___ Data in this exercise ___

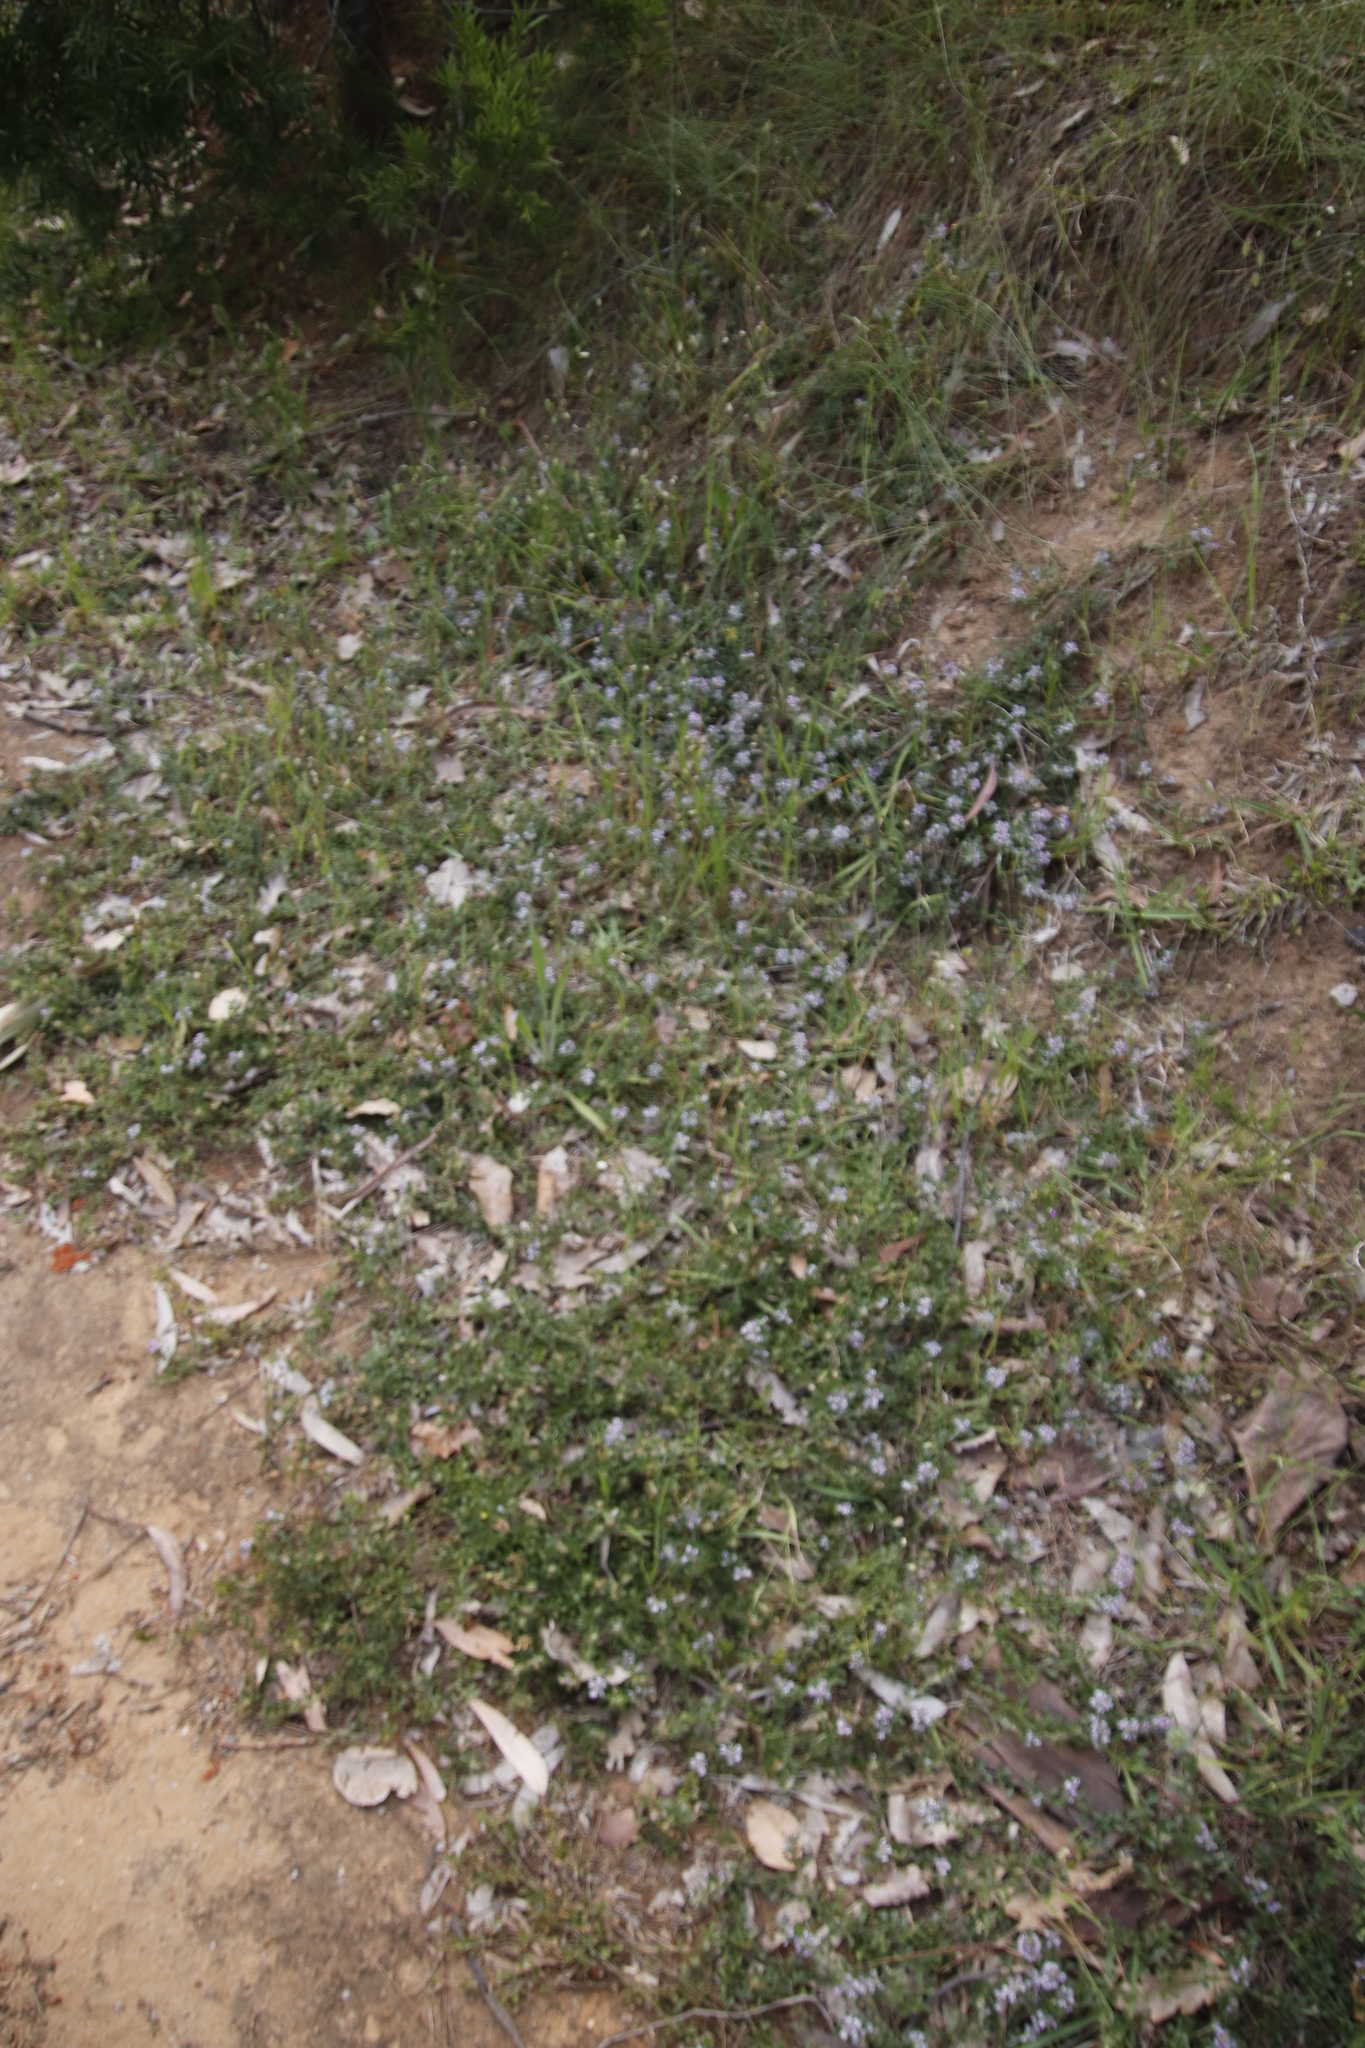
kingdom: Plantae
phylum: Tracheophyta
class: Magnoliopsida
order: Fabales
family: Fabaceae
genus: Psoralea
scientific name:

___

Exercise description —
Reproduce every line of the data above word for word, leaving out the pictures.

Exercise solution —
kingdom: Plantae
phylum: Tracheophyta
class: Magnoliopsida
order: Fabales
family: Fabaceae
genus: Psoralea
scientific name:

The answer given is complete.